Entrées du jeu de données

· · · · ·

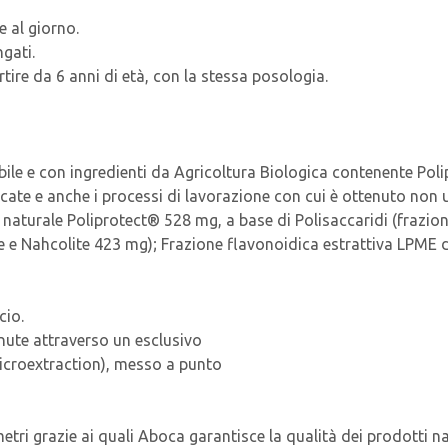
e al giorno.
gati.
ire da 6 anni di età, con la stessa posologia.
le e con ingredienti da Agricoltura Biologica contenente Poli
ate e anche i processi di lavorazione con cui è ottenuto non ut
turale Poliprotect® 528 mg, a base di Polisaccaridi (frazioni 
e e Nahcolite 423 mg); Frazione flavonoidica estrattiva LPME d
cio.
enute attraverso un esclusivo
icroextraction), messo a punto
ri grazie ai quali Aboca garantisce la qualità dei prodotti na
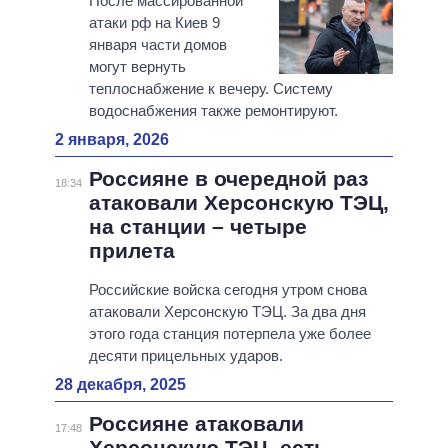
После массированной
атаки рф на Киев 9
января части домов
могут вернуть
теплоснабжение к вечеру. Систему
водоснабжения также ремонтируют.
2 января, 2026
Россияне в очередной раз
18:34
атаковали Херсонскую ТЭЦ,
на станции – четыре
прилета
Российские войска сегодня утром снова
атаковали Херсонскую ТЭЦ. За два дня
этого года станция потерпела уже более
десяти прицельных ударов.
28 декабря, 2025
Россияне атаковали
17:48
Херсонскую ТЭЦ, есть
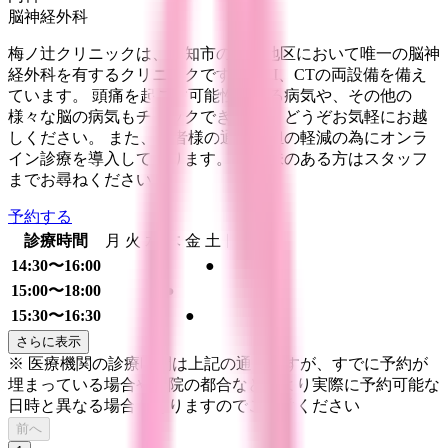
脳神経外科
梅ノ辻クリニックは、高知市の潮江地区において唯一の脳神
経外科を有するクリニックです。MRI、CTの両設備を備え
ています。 頭痛を起こす可能性のある病気や、その他の
様々な脳の病気もチェックできます。 どうぞお気軽にお越
しください。 また、患者様の通院負担の軽減の為にオンラ
イン診療を導入しております。 ご興味のある方はスタッフ
までお尋ねください。
予約する
診療時間
月
火
水
木
金
土
日
祝
14:30〜16:00
●
15:00〜18:00
●
15:30〜16:30
●
さらに表示
※ 医療機関の診療時間は上記の通りですが、すでに予約が
埋まっている場合や病院の都合などにより実際に予約可能な
日時と異なる場合がありますのでご了承ください
前へ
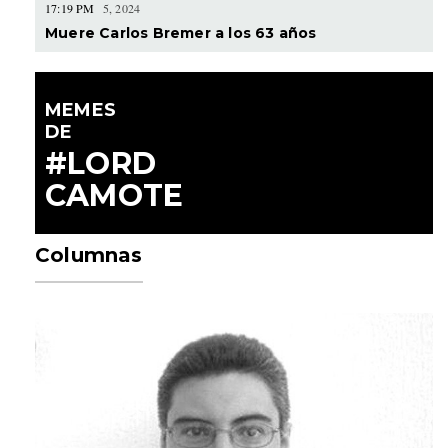
17:19 PM
5, 2024
Muere Carlos Bremer a los 63 años
MEMES
DE
#LORD
CAMOTE
Columnas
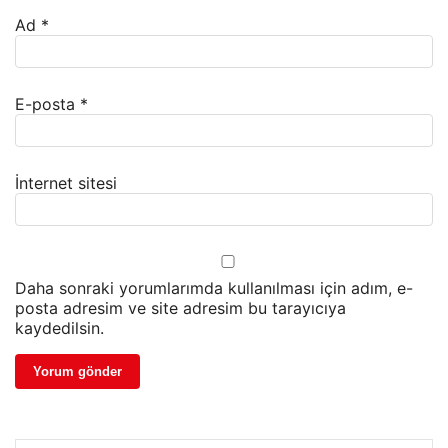
Ad
*
E-posta
*
İnternet sitesi
Daha sonraki yorumlarımda kullanılması için adım, e-
posta adresim ve site adresim bu tarayıcıya
kaydedilsin.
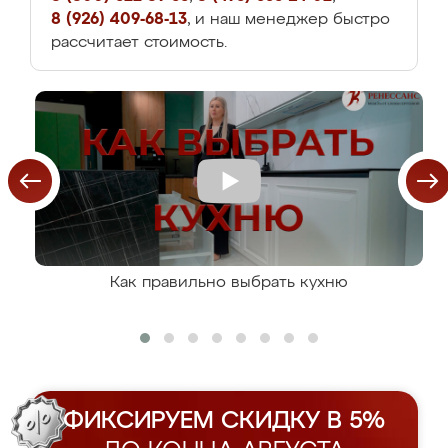
8 (926) 409-68-13
, и наш менеджер быстро
рассчитает стоимость.
Как правильно выбрать кухню
ФИКСИРУЕМ СКИДКУ В 5%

· · · · ·

Consigne: Recopiez à l'identique toutes les lignes de texte des données ci-dessus, en laissant les images de côté.

Votre réponse:
e al giorno.
gati.
ire da 6 anni di età, con la stessa posologia.
le e con ingredienti da Agricoltura Biologica contenente Poli
ate e anche i processi di lavorazione con cui è ottenuto non ut
turale Poliprotect® 528 mg, a base di Polisaccaridi (frazioni 
e e Nahcolite 423 mg); Frazione flavonoidica estrattiva LPME d
cio.
enute attraverso un esclusivo
icroextraction), messo a punto
ri grazie ai quali Aboca garantisce la qualità dei prodotti na
После массированной
атаки рф на Киев 9
января части домов
могут вернуть
теплоснабжение к вечеру. Систему
водоснабжения также ремонтируют.
2 января, 2026
Россияне в очередной раз
18:34
атаковали Херсонскую ТЭЦ,
на станции – четыре
прилета
Российские войска сегодня утром снова
атаковали Херсонскую ТЭЦ. За два дня
этого года станция потерпела уже более
десяти прицельных ударов.
28 декабря, 2025
Россияне атаковали
17:48
Херсонскую ТЭЦ, есть
脳神経外科
梅ノ辻クリニックは、高知市の潮江地区において唯一の脳神
経外科を有するクリニックです。MRI、CTの両設備を備え
ています。 頭痛を起こす可能性のある病気や、その他の
様々な脳の病気もチェックできます。 どうぞお気軽にお越
しください。 また、患者様の通院負担の軽減の為にオンラ
イン診療を導入しております。 ご興味のある方はスタッフ
までお尋ねください。
予約する
診療時間
月
火
水
木
金
土
日
祝
14:30〜16:00
●
15:00〜18:00
●
15:30〜16:30
●
さらに表示
※ 医療機関の診療時間は上記の通りですが、すでに予約が
埋まっている場合や病院の都合などにより実際に予約可能な
日時と異なる場合がありますのでご了承ください
前へ
17:19 PM
5, 2024
Muere Carlos Bremer a los 63 años
MEMES
DE
#LORD
CAMOTE
Columnas
Ad
*
E-posta
*
İnternet sitesi
Daha sonraki yorumlarımda kullanılması için adım, e-
posta adresim ve site adresim bu tarayıcıya
kaydedilsin.
8 (926) 409-68-13
, и наш менеджер быстро
рассчитает стоимость.
Как правильно выбрать кухню
ФИКСИРУЕМ СКИДКУ В 5%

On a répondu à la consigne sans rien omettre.